Matt Frankel: The question on investors' minds, why are we talking about it is how do stocks perform during inflationary periods? The general rule is they perform worse. That's not a very scientific answer. But in general, growth stocks do really bad during inflationary periods. Value stocks do really well relatively during inflationary periods. But let me just give you one statistic before we get into this.
From 1973 through last December, during periods where inflation was below 3%, stocks produced positive real returns meaning adjusted for inflation 90% of the time. If you look at periods when inflation was above 3% since 1973, that outperformance falls to 48% of 12-month periods. It's pretty clear that stocks do worse during inflation.
That's to be expected, because people are willing to pay less of a premium for earnings. It costs generally more to produce goods during inflationary periods of time. How confident do you feel about your portfolios in an inflationary period? From one value investor to two growth investors.
Brian Feroldi: Depends on the timeframe. Over the short term, I don't know. Over the long term, I feel great. To me, when inflation came up, it depends on really the magnitude and the duration of it. If it was double-digit inflation for years and years and years, that would probably not be great for [laughs] many of the stocks that I own. If it was modest inflation over a couple of years, I think that many of them would have short-term hits and short-term underperformance, but long term, I think that they will do fine.
Brian Withers: Yeah. My portfolio is geared toward a couple of different things. E-commerce, which people are just starting to adopt and realize there's an inherent value there. Certainly, I think last-mile delivery and gas and the fulfillment infrastructure and stuff is going to go up. But I think that convenience factor for e-commerce outweighs and may have shoppers willing to pay more for that convenience.

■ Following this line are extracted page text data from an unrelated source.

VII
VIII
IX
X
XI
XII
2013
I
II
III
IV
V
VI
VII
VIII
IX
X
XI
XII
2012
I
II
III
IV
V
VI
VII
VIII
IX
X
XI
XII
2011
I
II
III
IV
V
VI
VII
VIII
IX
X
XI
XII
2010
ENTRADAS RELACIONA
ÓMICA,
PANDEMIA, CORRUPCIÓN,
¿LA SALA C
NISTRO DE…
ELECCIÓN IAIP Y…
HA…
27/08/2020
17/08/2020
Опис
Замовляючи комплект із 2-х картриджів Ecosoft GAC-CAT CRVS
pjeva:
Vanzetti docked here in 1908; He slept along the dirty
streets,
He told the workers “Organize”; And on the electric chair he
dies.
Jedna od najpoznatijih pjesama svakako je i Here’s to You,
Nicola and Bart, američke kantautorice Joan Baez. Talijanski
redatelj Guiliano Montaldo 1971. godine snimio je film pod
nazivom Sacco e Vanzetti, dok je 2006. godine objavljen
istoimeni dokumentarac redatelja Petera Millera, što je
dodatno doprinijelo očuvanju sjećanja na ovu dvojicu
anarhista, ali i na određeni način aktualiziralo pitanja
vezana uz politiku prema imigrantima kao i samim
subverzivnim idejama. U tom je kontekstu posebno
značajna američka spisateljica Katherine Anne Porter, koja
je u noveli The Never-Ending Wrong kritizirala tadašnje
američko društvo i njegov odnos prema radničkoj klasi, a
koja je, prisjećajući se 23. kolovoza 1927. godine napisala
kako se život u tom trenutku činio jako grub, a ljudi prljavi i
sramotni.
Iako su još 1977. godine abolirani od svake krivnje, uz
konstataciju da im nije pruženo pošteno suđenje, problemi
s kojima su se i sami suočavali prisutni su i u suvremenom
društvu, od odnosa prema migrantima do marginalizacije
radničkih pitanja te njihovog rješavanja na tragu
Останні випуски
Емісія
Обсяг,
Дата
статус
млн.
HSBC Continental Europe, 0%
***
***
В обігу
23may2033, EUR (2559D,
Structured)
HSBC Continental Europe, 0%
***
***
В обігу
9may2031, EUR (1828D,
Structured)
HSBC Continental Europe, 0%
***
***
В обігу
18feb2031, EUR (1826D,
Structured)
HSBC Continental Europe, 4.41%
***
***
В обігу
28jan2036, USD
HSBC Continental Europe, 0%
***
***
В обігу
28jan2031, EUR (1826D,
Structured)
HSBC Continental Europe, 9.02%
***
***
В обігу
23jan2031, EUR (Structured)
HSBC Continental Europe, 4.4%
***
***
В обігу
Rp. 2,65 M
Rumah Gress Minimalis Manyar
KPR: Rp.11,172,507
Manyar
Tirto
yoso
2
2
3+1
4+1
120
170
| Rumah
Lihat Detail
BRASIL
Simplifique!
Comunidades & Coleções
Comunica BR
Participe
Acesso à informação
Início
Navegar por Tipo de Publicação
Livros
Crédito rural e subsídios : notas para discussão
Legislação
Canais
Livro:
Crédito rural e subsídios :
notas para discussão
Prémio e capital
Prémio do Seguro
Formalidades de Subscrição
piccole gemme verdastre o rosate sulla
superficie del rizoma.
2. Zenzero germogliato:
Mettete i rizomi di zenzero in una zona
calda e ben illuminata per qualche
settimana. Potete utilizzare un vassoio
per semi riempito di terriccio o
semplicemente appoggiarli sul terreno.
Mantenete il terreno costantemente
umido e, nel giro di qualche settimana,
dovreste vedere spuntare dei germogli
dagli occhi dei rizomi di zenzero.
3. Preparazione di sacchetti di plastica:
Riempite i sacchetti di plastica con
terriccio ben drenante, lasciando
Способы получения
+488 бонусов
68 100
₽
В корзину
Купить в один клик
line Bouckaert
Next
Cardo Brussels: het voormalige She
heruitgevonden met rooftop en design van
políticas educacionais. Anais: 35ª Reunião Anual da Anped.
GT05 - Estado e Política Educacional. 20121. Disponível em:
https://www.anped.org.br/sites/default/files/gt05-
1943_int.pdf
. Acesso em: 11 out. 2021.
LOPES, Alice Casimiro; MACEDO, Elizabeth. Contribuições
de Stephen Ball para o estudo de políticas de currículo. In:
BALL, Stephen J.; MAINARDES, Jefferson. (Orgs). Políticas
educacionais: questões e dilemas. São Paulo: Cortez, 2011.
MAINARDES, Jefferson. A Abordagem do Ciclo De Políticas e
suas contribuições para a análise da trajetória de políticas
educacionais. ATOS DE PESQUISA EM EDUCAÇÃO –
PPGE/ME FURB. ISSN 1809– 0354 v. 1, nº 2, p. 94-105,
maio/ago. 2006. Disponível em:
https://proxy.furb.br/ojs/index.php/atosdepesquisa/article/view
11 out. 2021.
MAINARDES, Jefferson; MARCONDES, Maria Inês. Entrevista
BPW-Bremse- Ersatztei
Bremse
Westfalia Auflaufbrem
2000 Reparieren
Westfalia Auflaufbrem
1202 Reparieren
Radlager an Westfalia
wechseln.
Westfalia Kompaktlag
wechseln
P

The other piece [of my portfolio] is software as a service, typically business-to-business companies, and that's one of the companies I'm talking about today, it's the same deal. These are going to provide inherent value efficiencies. It's going to enable businesses to fight costs versus cost them more money. As well, software companies don't have to deal with supply chain, last-mile delivery, those things. Computing costs have been incredibly -- You look at what $1,000 bought you 10 years ago versus what it buys you today for technology that you can hold in your hand. It's pretty amazing the difference there.
Frankel: I would actually call technology in a way, one of the most deflationary industries in the market. Look at where you could buy a TV for at Best Buy this year and what it costs last year for the same type of technology.
Withers: That's amazing.
Feroldi: Larry Page said the internet is the most deflationary invention in the history of mankind. Makes sense.
Frankel: Business-wise, it's deflationary.